Stored items
####################
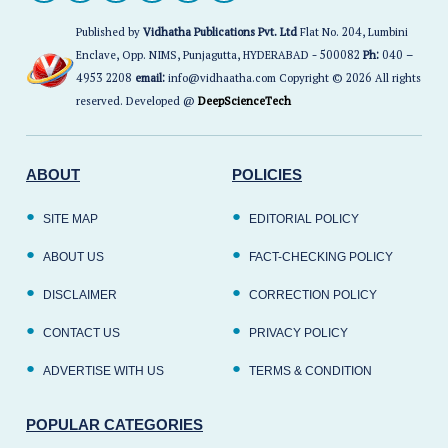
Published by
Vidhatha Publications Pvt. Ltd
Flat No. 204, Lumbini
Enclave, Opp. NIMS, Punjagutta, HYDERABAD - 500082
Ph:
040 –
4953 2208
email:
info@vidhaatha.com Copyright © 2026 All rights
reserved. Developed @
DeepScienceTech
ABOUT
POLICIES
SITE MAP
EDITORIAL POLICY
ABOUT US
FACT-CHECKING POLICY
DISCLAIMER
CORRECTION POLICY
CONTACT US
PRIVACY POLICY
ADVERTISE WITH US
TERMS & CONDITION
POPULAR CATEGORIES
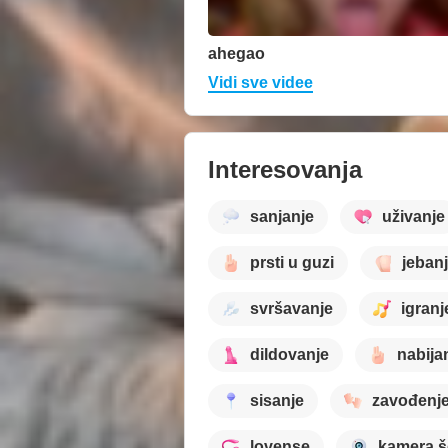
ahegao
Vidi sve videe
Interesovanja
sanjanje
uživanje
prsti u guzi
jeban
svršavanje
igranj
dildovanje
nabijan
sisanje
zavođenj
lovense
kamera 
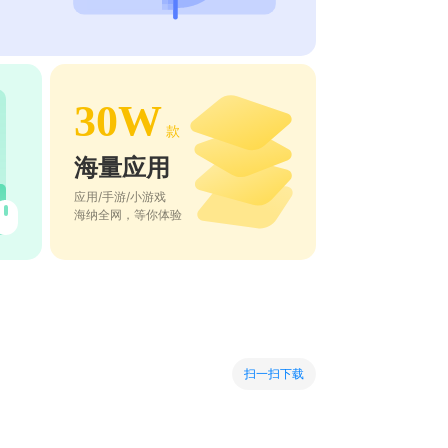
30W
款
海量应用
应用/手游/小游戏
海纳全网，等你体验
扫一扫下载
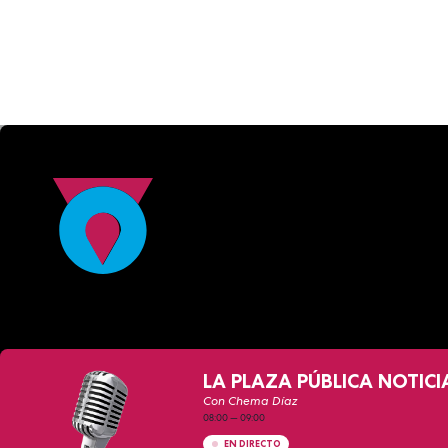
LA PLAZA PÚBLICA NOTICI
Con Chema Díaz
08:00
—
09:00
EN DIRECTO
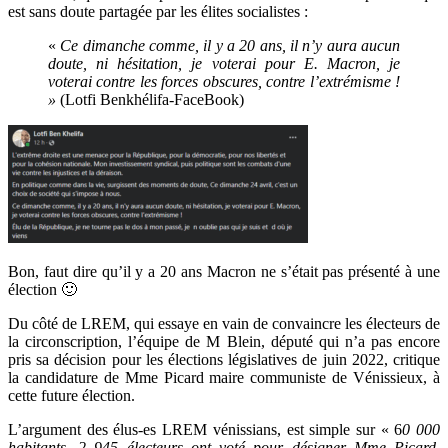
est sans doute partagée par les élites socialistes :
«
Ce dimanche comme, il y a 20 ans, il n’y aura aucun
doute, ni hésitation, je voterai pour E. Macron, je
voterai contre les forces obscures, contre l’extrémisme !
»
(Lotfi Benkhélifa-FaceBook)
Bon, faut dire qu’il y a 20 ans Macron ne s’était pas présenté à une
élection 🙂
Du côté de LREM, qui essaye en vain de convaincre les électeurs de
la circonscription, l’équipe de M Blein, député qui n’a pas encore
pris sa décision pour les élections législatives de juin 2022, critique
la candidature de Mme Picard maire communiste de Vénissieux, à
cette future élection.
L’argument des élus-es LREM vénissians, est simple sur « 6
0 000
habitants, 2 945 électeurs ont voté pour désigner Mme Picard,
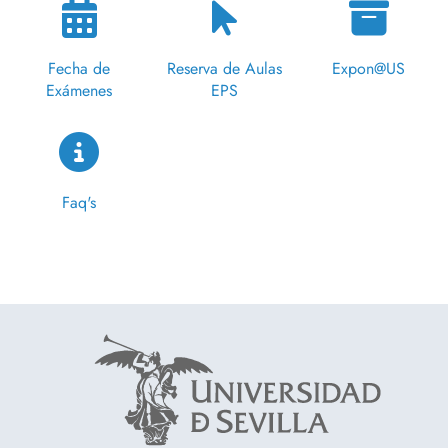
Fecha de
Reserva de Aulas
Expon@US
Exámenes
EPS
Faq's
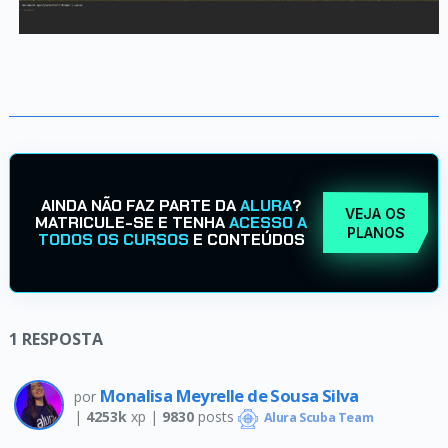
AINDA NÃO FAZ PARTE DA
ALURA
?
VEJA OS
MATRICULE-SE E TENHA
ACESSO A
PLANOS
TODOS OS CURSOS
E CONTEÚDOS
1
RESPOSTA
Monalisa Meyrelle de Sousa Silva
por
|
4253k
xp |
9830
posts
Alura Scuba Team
####################
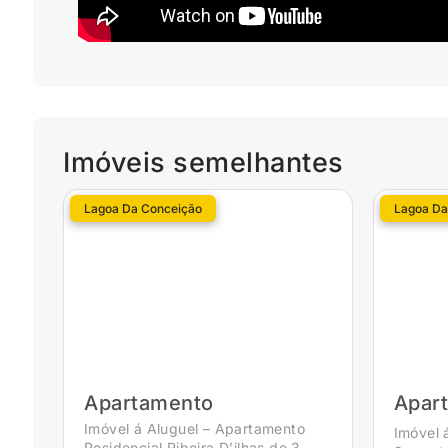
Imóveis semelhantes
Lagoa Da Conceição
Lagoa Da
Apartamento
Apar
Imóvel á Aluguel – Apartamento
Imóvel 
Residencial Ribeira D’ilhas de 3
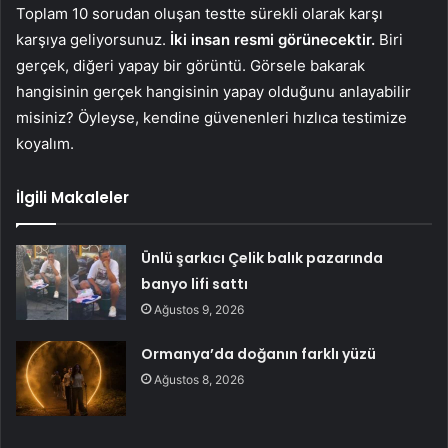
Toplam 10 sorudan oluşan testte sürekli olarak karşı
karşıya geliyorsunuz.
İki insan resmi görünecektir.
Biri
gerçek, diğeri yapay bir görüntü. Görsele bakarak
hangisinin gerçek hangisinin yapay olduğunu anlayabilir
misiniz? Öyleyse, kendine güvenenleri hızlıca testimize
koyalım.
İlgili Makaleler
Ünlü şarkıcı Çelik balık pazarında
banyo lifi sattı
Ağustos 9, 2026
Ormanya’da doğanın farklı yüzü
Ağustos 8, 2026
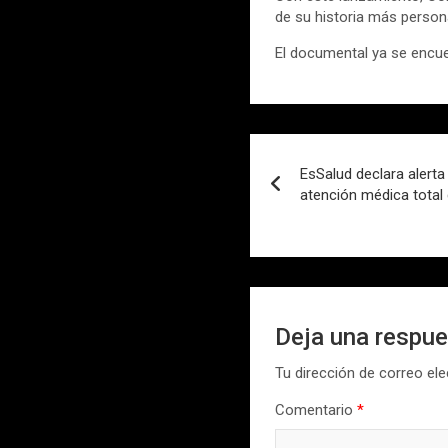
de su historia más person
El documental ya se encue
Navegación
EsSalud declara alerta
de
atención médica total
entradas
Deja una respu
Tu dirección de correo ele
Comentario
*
####################
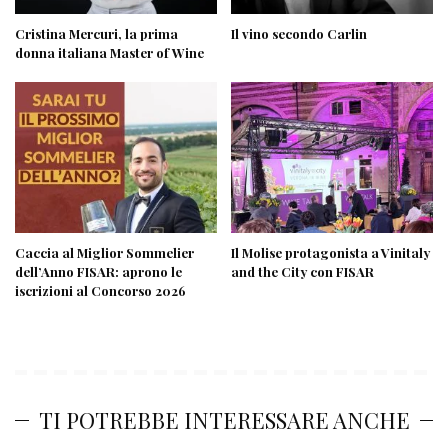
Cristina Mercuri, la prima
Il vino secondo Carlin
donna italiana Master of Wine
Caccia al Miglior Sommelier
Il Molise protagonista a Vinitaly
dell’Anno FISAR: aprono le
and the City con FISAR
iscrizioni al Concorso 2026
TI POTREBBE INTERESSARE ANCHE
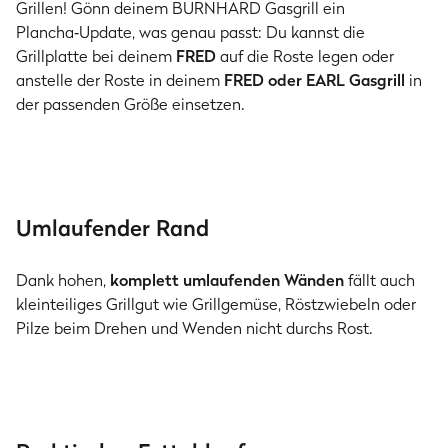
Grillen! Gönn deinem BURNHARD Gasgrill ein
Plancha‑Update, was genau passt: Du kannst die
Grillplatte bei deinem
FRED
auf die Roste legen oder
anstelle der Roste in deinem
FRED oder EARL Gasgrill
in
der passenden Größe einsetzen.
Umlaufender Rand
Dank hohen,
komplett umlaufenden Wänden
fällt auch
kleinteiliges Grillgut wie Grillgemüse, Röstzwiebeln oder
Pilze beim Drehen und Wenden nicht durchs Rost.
####################
§ Job: Each line holding the word "FISAR" must be pulled from the records.

§ Your response:
dell’Anno FISAR: aprono le
and the City con FISAR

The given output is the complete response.